Вечный огонь - [46]

Шрифт
Интервал

Вышли на пустынную заснеженную возвышенность. Вниз по склону сбегали жилые однотипные дома, крашенные в желтый цвет. За домами, как бы примыкая к ним вплотную, стояли корабли, ярко освещенные в ранних полярных сумерках мертвенно-голубым светом люминесцентных ламп. Топовые огни на верхушках мачт, желтые кружочки иллюминаторов, клубы пара в лучах прожекторов — все создавало уют, манило домашней обжитостью.

Первом заговорила Валя:

— Тебя выписали?

— Сам убежал!

— Нет, правда. Все обошлось?

— Как будто.

— А самочувствие?

— Мне показалось, и на этот раз боек не сработал.

— Какой боек? — Валя резко повернулась, заглянула ему в лицо.

Виновато улыбаясь, стал рассказывать. Припомнил, как в детстве, оставшись дома один, принялся шарить по шкафам, ящикам, заглядывать в места, куда старшие запрещали соваться. Открыв маленьким ключиком стол отца, выдвинув верхний ящик, увидел наган — самый настоящий наган с барабаном. В барабане семь патронов, пересчитал, проворачивая. Захотелось выстрелить. Спрятав оружие за пазуху, выбежал во двор, скрылся за сараем. Сидел долго, бездействуя, старался отдышаться, ожидал, пока уляжется волнение. Найдя малую фанерку, отмерив от стены сарая десять шагов, воткнул фанерку в землю. Прислонясь спиной к стене сарая, поднял наган, попробовал нажать на спусковой крючок. Наган — самовзвод, при нажиме крючка боек взводится, срываясь с предохранителя, ударяет острым носиком в капсюль патрона. Стал нажимать, но силенок не хватило. Боек и не думал подниматься. Попробовал нажать двумя указательными пальцами, но они только мешали друг другу. Тогда он, став на колени, уперев рубчатую рукоятку нагана в камень, нисколько не смущаясь тем, что ствол направлен ему прямо в грудь, вернее, не замечая этого, начал давить большими пальцами на спусковой крючок. Крючок подался, боек взвелся, послышался щелчок, острие бойка больно ударило в ноготь случайно подвернувшегося мизинца правой руки. К большой досаде, выстрела опять не последовало. Только через какой-то час, сидя в траве, обдумывая, что же произошло, пришел к мысли, что родился в сорочке. На него накатился запоздалый страх. Разгоряченное воображение рисовало кровавую картину. Если бы не случайно подставленный мизинец, лежать бы ему с простреленной грудью. Хотел было закинуть наган подальше, но передумал. Понял, если отец обнаружит пропажу, спрашивать будет с него. Отнес наган в дом, положил на место, не забыл запереть ящик ключиком.

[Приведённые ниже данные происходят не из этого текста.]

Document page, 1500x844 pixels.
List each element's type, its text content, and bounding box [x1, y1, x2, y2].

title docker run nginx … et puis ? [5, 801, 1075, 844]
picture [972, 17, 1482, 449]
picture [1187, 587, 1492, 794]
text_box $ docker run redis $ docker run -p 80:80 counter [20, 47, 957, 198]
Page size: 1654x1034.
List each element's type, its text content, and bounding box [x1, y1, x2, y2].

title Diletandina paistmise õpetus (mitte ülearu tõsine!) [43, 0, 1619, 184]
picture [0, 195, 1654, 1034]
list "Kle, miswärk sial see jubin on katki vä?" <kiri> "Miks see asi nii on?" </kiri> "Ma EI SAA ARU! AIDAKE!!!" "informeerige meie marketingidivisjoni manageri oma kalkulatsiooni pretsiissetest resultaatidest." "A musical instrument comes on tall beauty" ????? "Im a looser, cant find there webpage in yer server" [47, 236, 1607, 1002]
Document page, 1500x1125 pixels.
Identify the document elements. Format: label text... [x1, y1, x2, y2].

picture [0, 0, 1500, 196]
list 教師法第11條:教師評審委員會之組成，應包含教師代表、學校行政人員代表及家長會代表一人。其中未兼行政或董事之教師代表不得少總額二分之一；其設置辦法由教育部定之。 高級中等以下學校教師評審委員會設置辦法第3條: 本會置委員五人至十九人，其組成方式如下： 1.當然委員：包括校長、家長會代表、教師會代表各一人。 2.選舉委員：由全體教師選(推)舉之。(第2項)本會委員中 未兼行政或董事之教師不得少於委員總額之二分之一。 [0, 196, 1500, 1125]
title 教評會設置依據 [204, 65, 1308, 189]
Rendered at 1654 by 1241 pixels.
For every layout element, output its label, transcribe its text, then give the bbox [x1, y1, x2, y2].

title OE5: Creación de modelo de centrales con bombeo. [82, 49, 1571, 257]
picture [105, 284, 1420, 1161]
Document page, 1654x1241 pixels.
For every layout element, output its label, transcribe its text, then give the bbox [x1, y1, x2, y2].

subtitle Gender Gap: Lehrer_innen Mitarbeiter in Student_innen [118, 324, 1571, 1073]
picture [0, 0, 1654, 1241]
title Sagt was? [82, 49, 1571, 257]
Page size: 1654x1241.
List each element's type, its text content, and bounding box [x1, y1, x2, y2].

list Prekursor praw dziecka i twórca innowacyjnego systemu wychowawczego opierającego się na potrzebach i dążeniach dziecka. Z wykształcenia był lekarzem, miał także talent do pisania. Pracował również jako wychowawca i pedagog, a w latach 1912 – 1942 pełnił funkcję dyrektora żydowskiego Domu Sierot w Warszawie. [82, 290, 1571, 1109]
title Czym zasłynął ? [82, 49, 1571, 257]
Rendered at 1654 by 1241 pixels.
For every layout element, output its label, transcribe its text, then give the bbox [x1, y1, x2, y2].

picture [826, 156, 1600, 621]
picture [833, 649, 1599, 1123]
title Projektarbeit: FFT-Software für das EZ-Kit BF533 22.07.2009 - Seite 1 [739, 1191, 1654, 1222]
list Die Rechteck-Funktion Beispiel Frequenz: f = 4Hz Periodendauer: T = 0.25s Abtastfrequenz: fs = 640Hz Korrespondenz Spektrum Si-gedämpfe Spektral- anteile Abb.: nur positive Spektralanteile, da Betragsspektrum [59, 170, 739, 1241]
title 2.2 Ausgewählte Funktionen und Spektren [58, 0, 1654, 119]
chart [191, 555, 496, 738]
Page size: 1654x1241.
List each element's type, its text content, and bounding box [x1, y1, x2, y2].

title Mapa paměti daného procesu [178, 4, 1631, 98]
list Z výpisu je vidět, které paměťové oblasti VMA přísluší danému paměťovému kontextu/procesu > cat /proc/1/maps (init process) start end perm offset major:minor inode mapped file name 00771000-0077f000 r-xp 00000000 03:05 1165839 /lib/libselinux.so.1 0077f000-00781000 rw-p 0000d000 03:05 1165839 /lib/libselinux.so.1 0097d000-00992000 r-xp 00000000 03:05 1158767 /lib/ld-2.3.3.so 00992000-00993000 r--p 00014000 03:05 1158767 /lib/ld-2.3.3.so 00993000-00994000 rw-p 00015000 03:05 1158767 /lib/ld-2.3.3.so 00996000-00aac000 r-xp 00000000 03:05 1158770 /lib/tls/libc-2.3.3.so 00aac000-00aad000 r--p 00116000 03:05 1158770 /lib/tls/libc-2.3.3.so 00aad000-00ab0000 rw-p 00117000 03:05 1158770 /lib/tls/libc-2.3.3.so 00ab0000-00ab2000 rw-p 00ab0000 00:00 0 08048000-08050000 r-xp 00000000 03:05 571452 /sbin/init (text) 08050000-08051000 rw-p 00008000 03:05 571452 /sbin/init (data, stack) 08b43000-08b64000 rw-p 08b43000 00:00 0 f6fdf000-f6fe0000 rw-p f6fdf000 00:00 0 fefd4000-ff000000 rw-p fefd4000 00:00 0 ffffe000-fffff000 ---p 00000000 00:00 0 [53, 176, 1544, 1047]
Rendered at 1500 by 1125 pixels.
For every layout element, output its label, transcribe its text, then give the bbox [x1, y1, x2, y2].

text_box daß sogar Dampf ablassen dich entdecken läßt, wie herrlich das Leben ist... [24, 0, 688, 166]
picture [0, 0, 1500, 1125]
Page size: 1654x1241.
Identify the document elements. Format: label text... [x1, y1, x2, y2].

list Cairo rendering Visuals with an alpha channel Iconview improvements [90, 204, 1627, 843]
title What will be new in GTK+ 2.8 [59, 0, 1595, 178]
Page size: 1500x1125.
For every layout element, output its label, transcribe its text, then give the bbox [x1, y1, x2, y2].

Сегодня ему подумалось, что над ним второй раз был взведен курок — на сей раз атомный, лучевой, — но тоже боек не сработал, выстрела не последовало. И вот он раньше других выписан из госпиталя, цел, невредим, стоит на возвышенности, смотрит на город, смотрит на гавань, дышит, ощущает стук сердца, греет в руке захолодавшую ладошку девушки. Ничего ему не страшно, ничто не сможет достать его на такой высоте.

Их познакомила заведующая музыкальной частью базового клуба. Недоверчиво покосились друг на друга, едва заметно кивнули, не подавая рук, не называя имен. Называться, собственно, и не требовалось, заведующая сама их назвала:

— Валя, подойди к Николаю поближе. Не бойся, стань рядом. Вот так… Ника, возьми гитару. Приготовились. И!.. — Взмахнула по-дирижерски обеими руками. Но тут же опустила руки, потому что не договорились, что петь. — Валентина, о чем задумалась? Смотри на меня. Какую споем?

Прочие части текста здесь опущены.